10 Reasons For Caesarean Section

This is an operation to remove the baby from the uterus through an incision in the abdominal wall, thus short-circuiting the normal delivery process through the birth canal.

In some situations the Caesarean is an ‘elective’ operation, that is, known about and planned in advance with the consent of all concerned. Elective Caesareans are performed if it is known that a normal delivery would be dangerous or impossible, for example:

  • in severe placenta praevia in which the placenta obstructs the baby’s exit through the cervix,
  • disproportion, in which the baby is too big in relation to the mother’s pelvis,
  • certain cases of severe pre-eclampsia,
  • presence of some maternal disorder such as diabetes, •
  • in some breech presentations,
  • when the baby’s condition is deteriorating.
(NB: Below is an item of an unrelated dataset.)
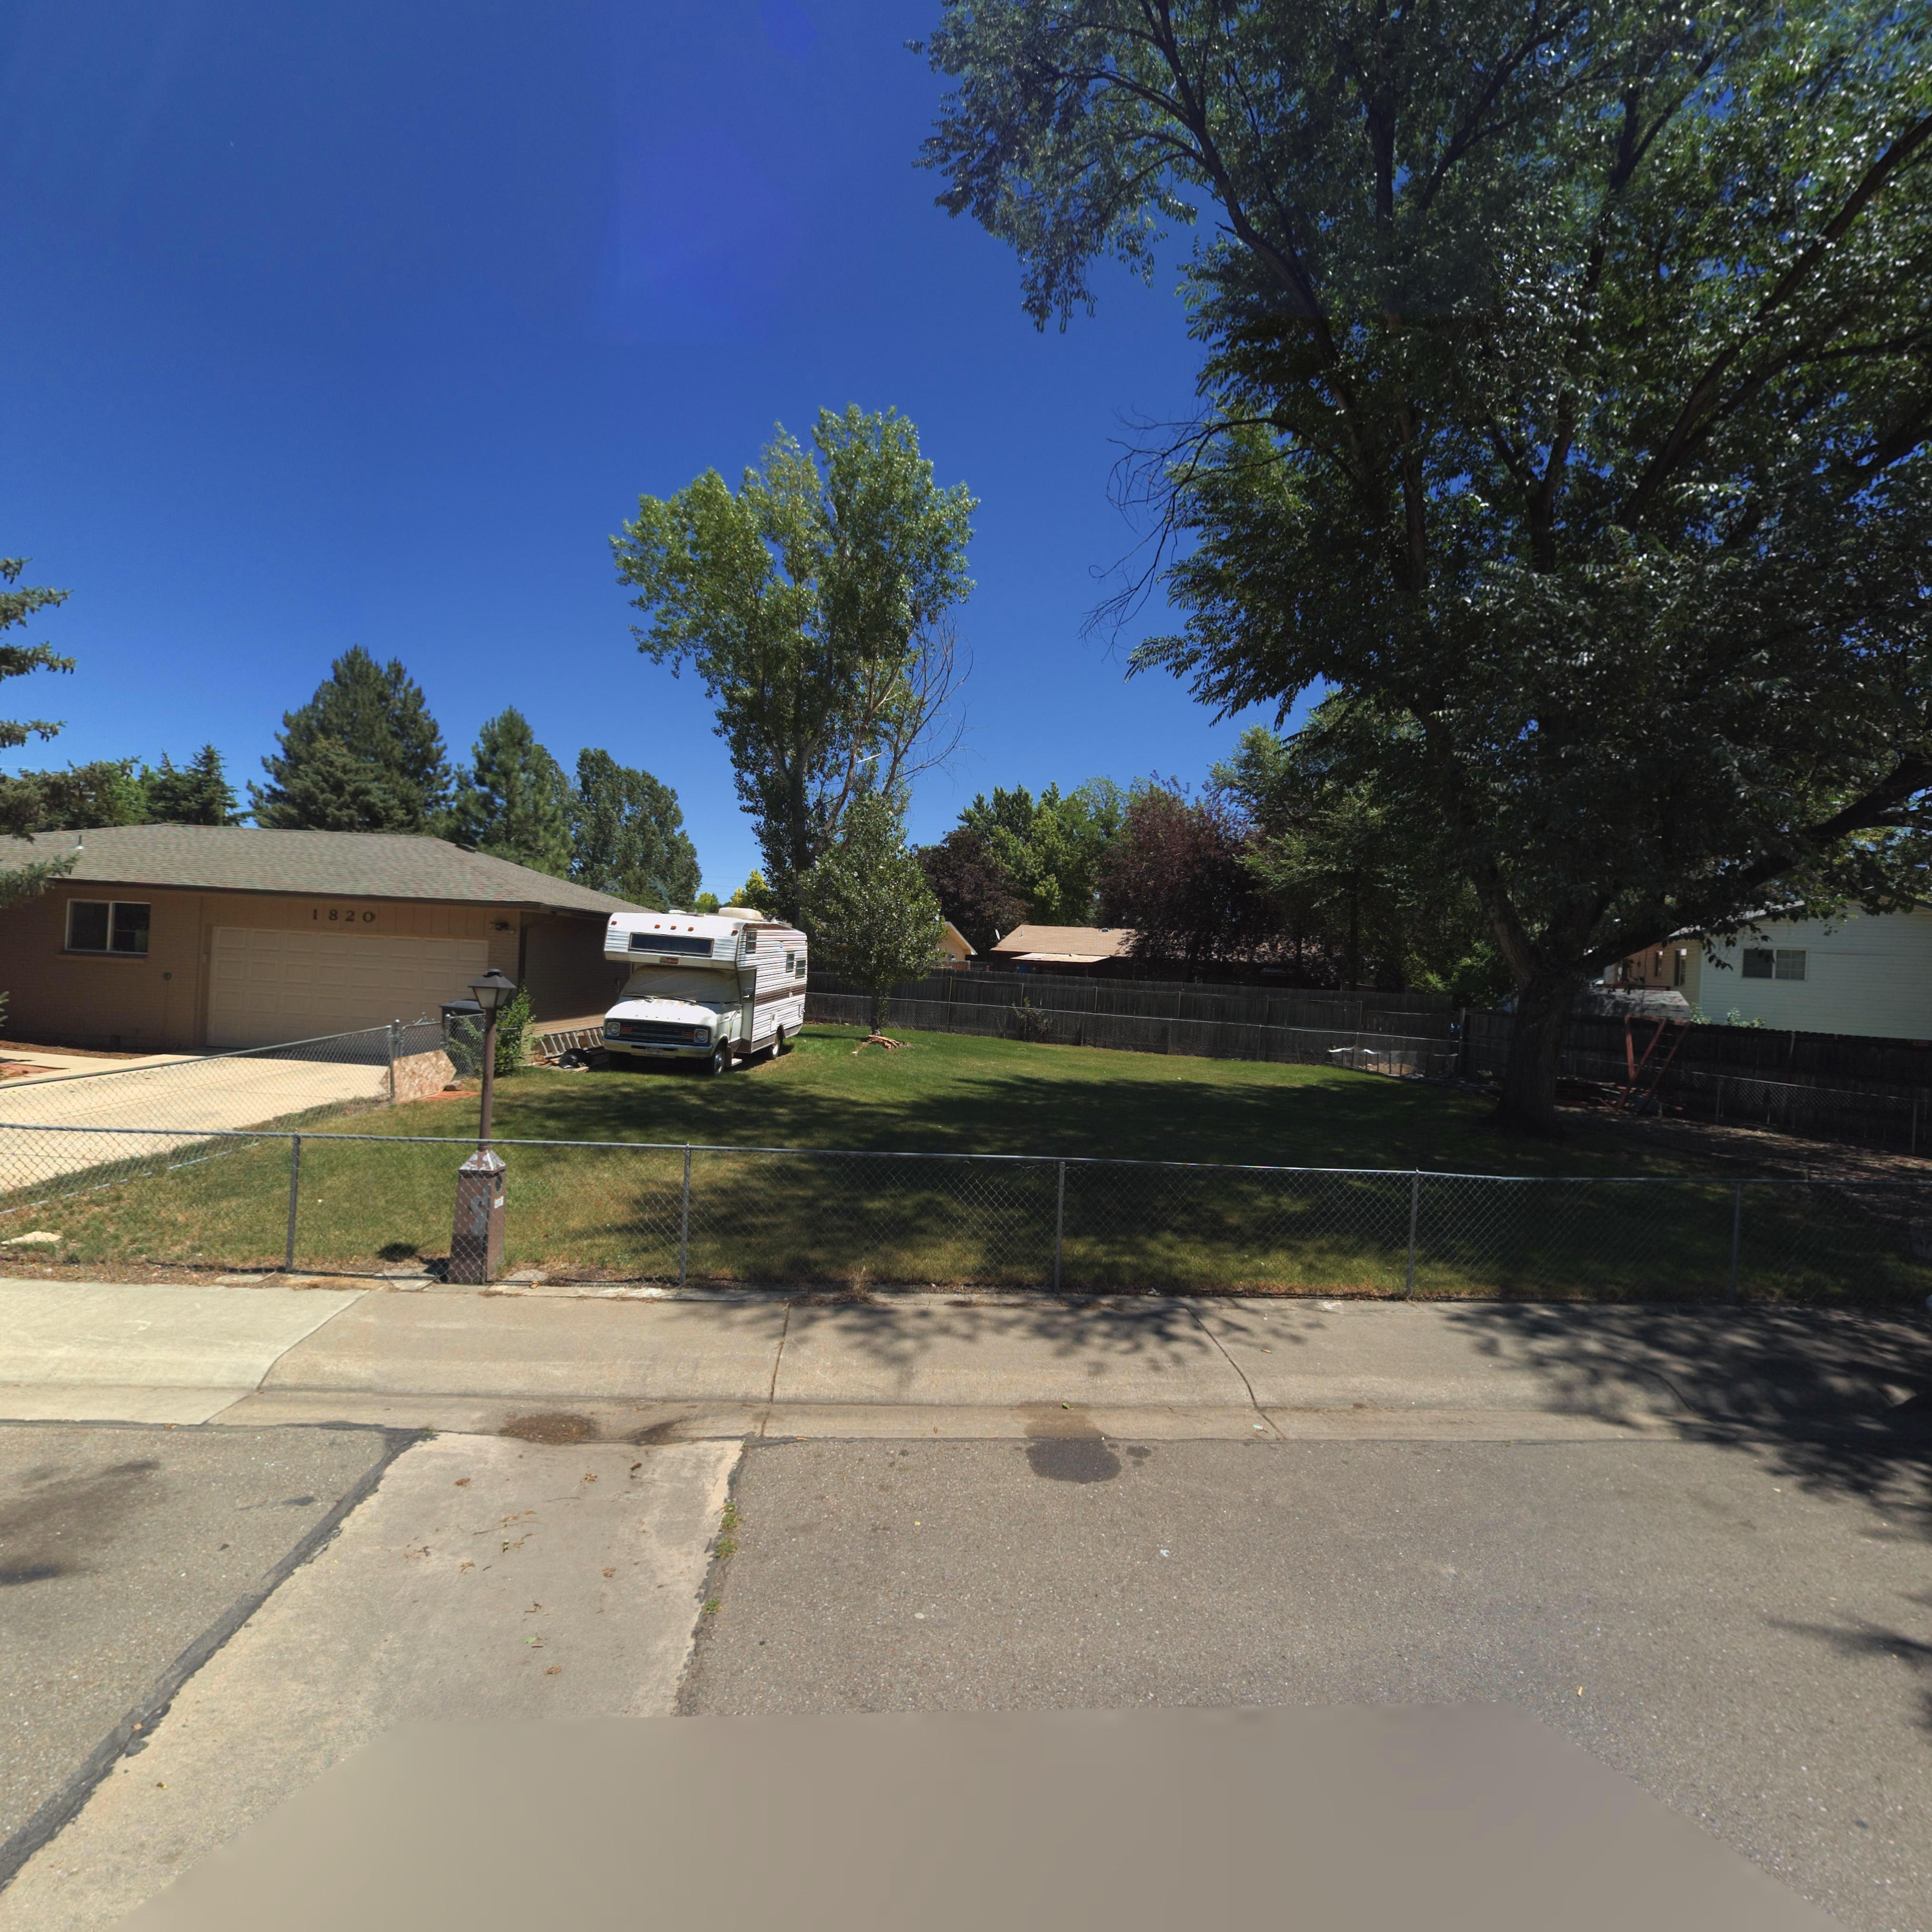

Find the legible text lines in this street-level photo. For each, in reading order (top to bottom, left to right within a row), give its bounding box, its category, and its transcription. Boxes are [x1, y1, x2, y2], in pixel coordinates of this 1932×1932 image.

[312, 909, 374, 923] StreetNumber: 1820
In these situations a Caesarean is usually planned and then carried out without waiting for labour to start. Occasionally a ‘trial of labour’ is advised, which means the mother is allowed to go into labour normally and a close check is kept on progress; if at any time there are problems the arrangements for a Caesarean are already made and the operation is quickly carried out.

In other situations labour begins but an emergency arises which means immediate delivery is vital. Often the labour is still in the first stage when this happens and the cervix is not fully dilated, so forceps cannot be used. Therefore a Caesarean is the best option. Common reasons for this include:

  • foetal distress as shown by foetal monitoring,
  • bleeding during labour, causing loss of blood supply to the baby,
  • trapped or constricted umbilical cord,
  • unsuspected disproportion, for example caused by a brow presentation.

Caesarean techniques have come a long way since the time of Roman emperor Julius Caesar, after whom the procedure is named and who was reputedly born in this way. The modern Caesarean is carried out by making a small cut low down and across the mother’s abdomen, just above the pubic area, the so-called ‘bikini cut’.

The skin is incised, then the tissues below until the uterus is reached. An incision is made in the lower part of the uterus, the membrane around the baby is ruptured and the amniotic fluid sucked out.

The baby’s head is carefully delivered, followed by its body and the placenta.

The area is then repaired and stitched. In an emergency the whole procedure can be performed very quickly, only a few minutes from start to delivery. Two methods of anaesthesia are available for a Caesarean.

In an emergency a general anaesthetic is used, although this can affect the baby’s breathing when it is born.

If there is more time, doctors and mothers alike usually prefer epidural anaesthesia in which a local anaesthetic is injected into the fluid around the spinal cord in the lower back, numbing only the lower part of the mother’s body and legs.

With an epidural the mother remains conscious and can see and hold her baby as soon as it is born. Following a Caesarean, the mother is usually in hospital for a week or so. Recovery is generally uncomplicated and the uterus returns to its normal size and shape in about ten weeks. In some countries – notably the United States – once a woman has had a Caesarean it is highly likely that any further babies will be born in this way: ‘Once a Caesarean, always a Caesarean’.

In most countries however, if a mother has had a Caesarean then normal labours are encouraged in future pregnancies provided the original problems were unique to that pregnancy. In most cases the incision heals well enough to stand the strain of a normal labour subsequently.